# Hoedspruit



## deborah13 (Oct 20, 2014)

Hello,
Does anyone know of a reasonable way to get to Hoedspruit without a car. I am currently in Cape Town but can easily fly or bus to the North. I found a shuttle bus that leaves Johannesburg at 6:00 a.m. (a bit early), and I know I can fly, but that is very expensive. The bus that is listed on the Hoedspriut website does not seem to go there anymore. Any advice would be appreciated. Thanks.


----------



## 2fargone (Jun 14, 2011)

deborah13 said:


> Hello,
> Does anyone know of a reasonable way to get to Hoedspruit without a car. I am currently in Cape Town but can easily fly or bus to the North. I found a shuttle bus that leaves Johannesburg at 6:00 a.m. (a bit early), and I know I can fly, but that is very expensive. The bus that is listed on the Hoedspriut website does not seem to go there anymore. Any advice would be appreciated. Thanks.

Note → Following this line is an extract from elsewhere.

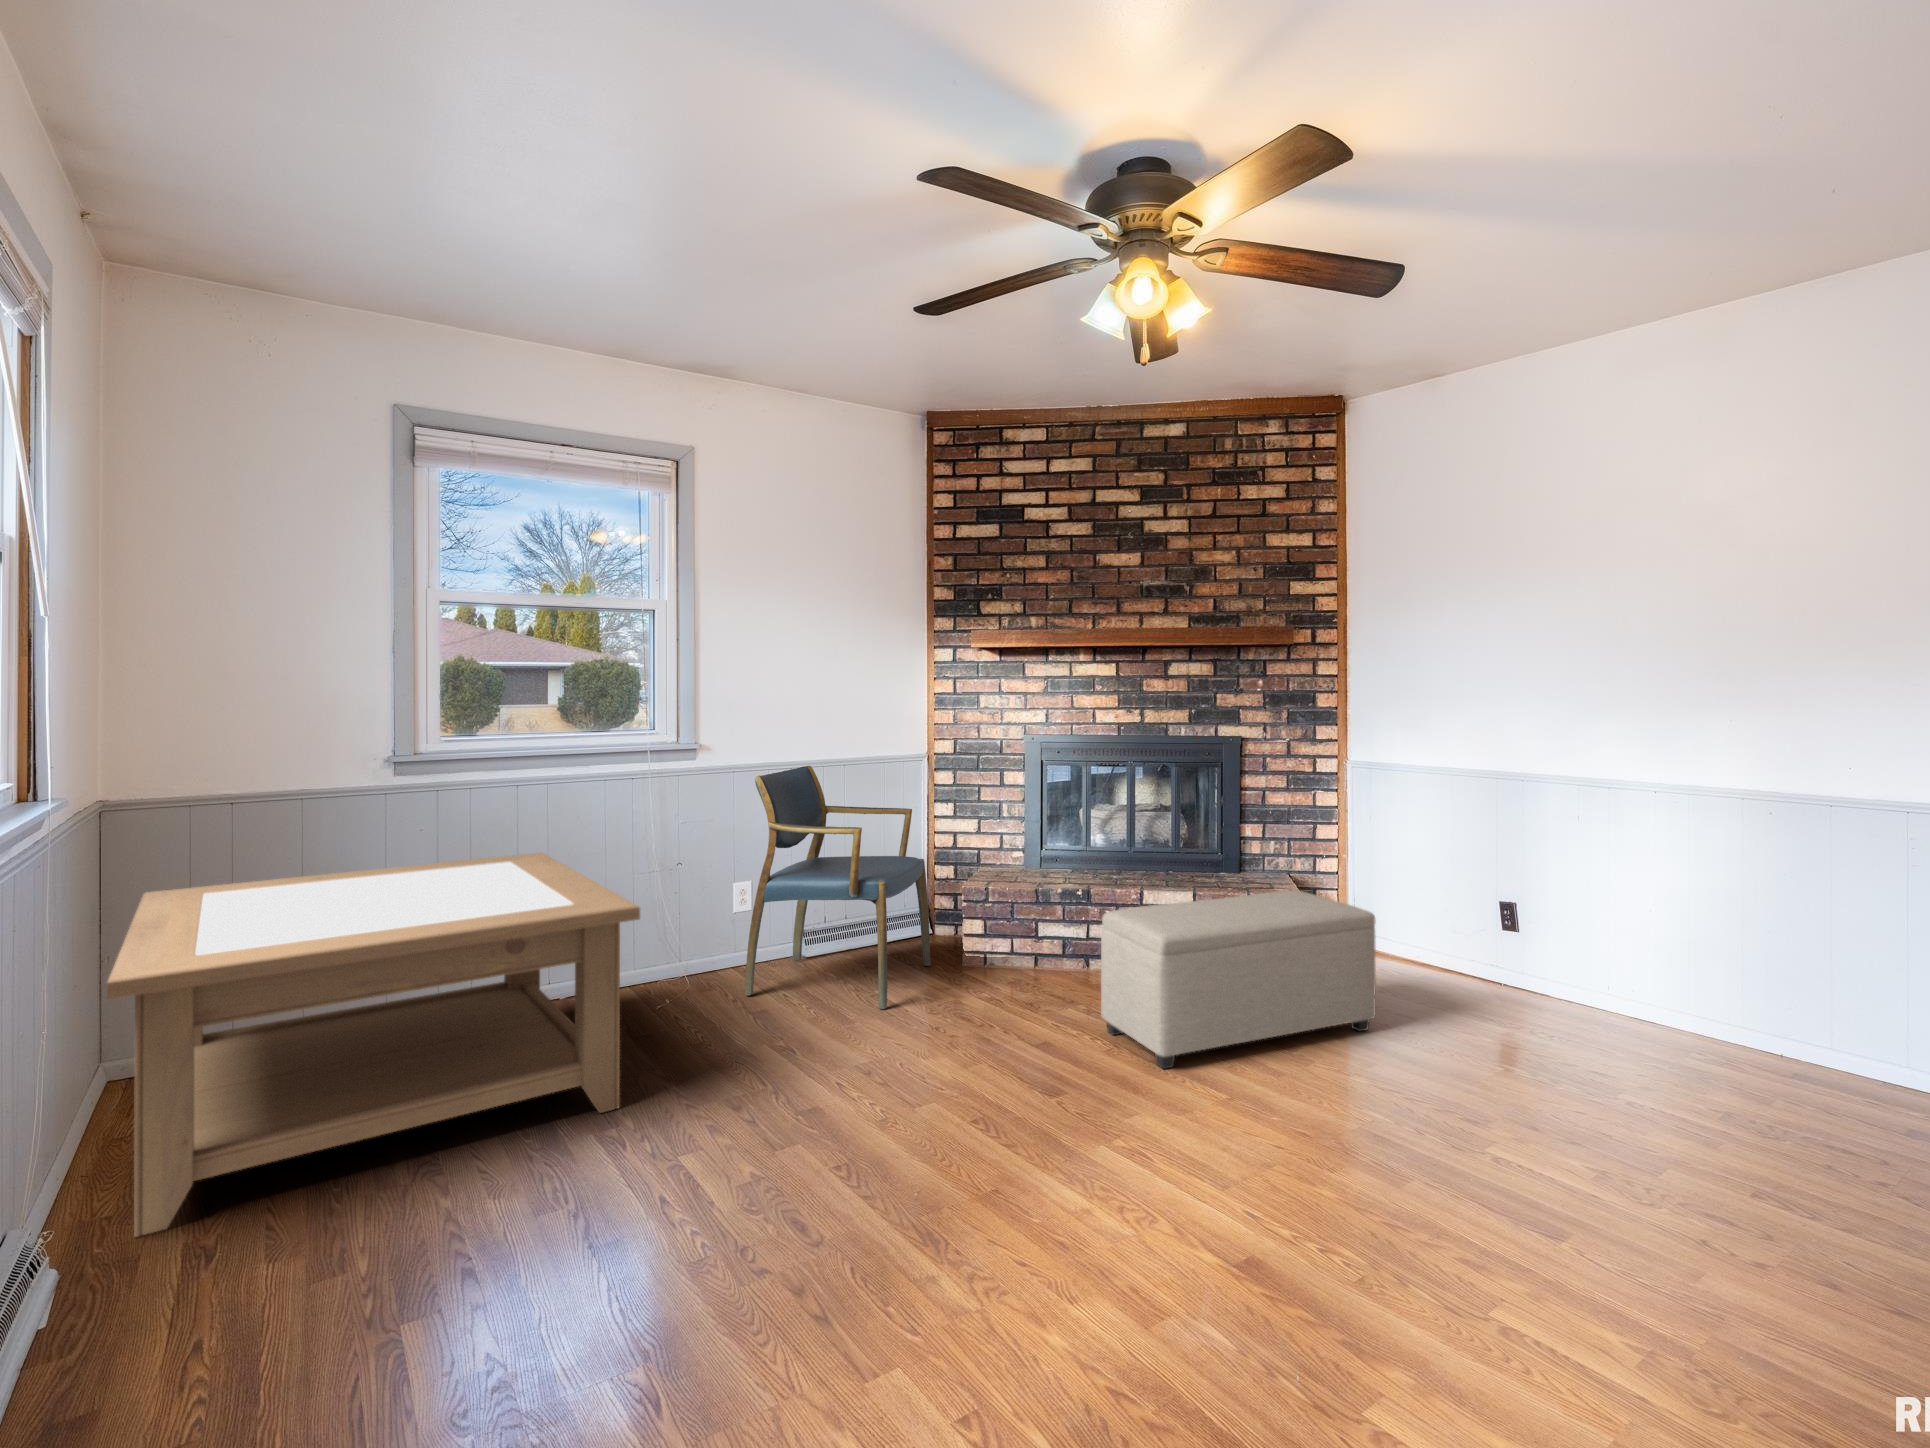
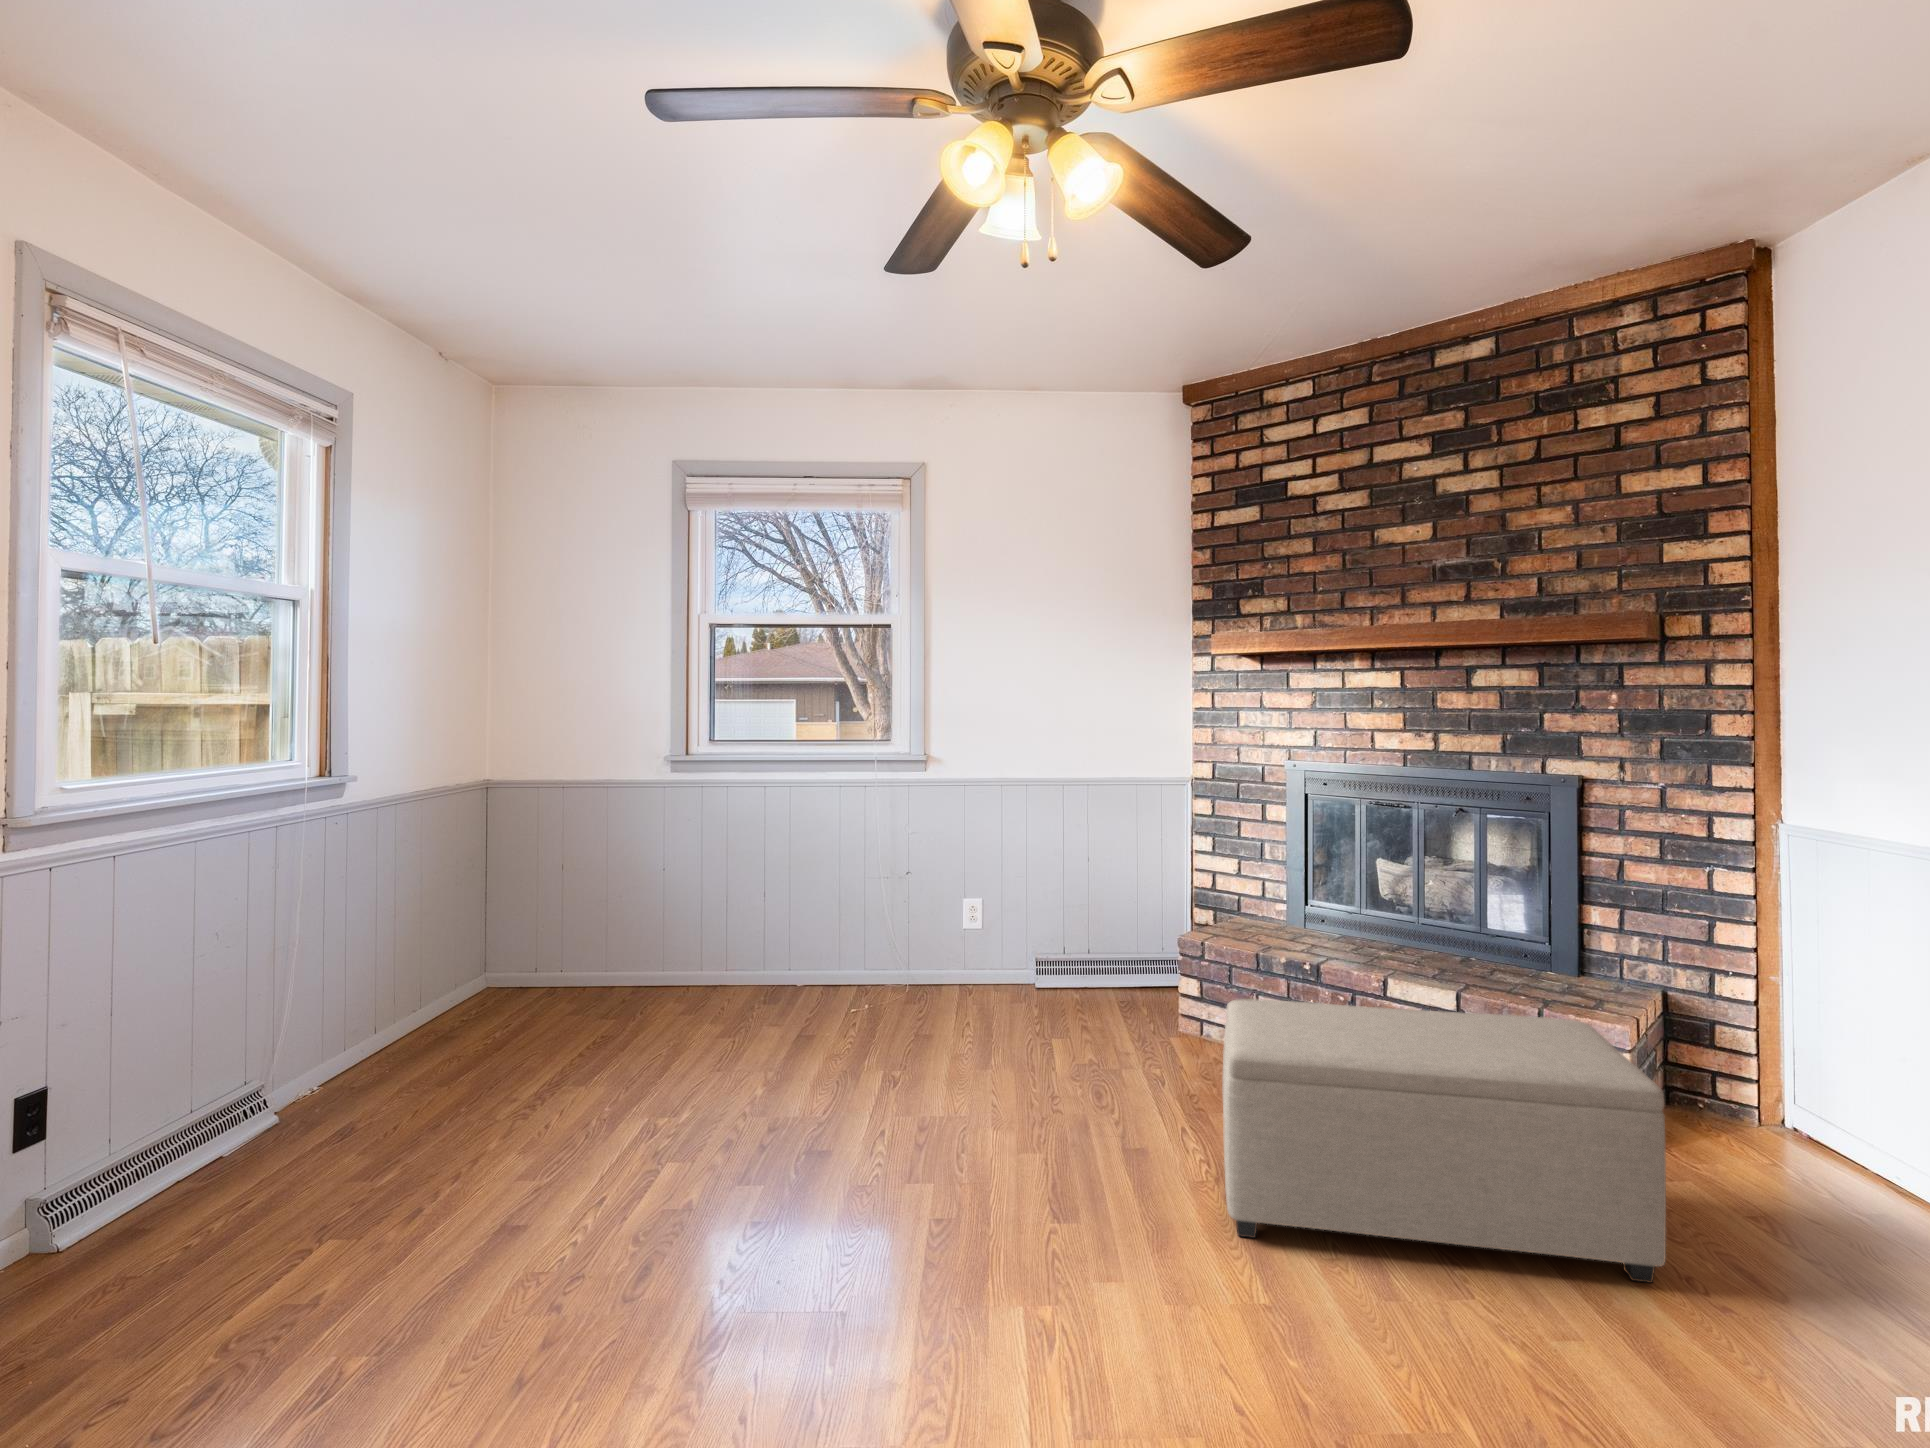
armchair: present [745,766,930,1009] -> none [933,783,1142,1060]
coffee table: present [107,852,640,1237] -> none [322,849,783,1110]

Have you checked out the bus company Intercape or Greyhound? I think those would be you best options.


----------



## deborah13 (Oct 20, 2014)

2fargone said:


> Have you checked out the bus company Intercape or Greyhound? I think those would be you best options.


Yes, I have checked InterCape, Greyhound, Translux, and City to City. None of them seem to go even close to Hoedspruit, which really surprises me. I thought Hoedspruit was quite a tourist destination so I would have thought there would be more transportation to it. But there I go being logical again - oh dear.


----------



## rubelbgdsa0 (Jul 23, 2011)

You can but the problem is u have to use taxi. I mean the kombi. So just forget about it. First thing as a tourist in south africa u must think about the sefty. I advice get a car from jhb air port.


----------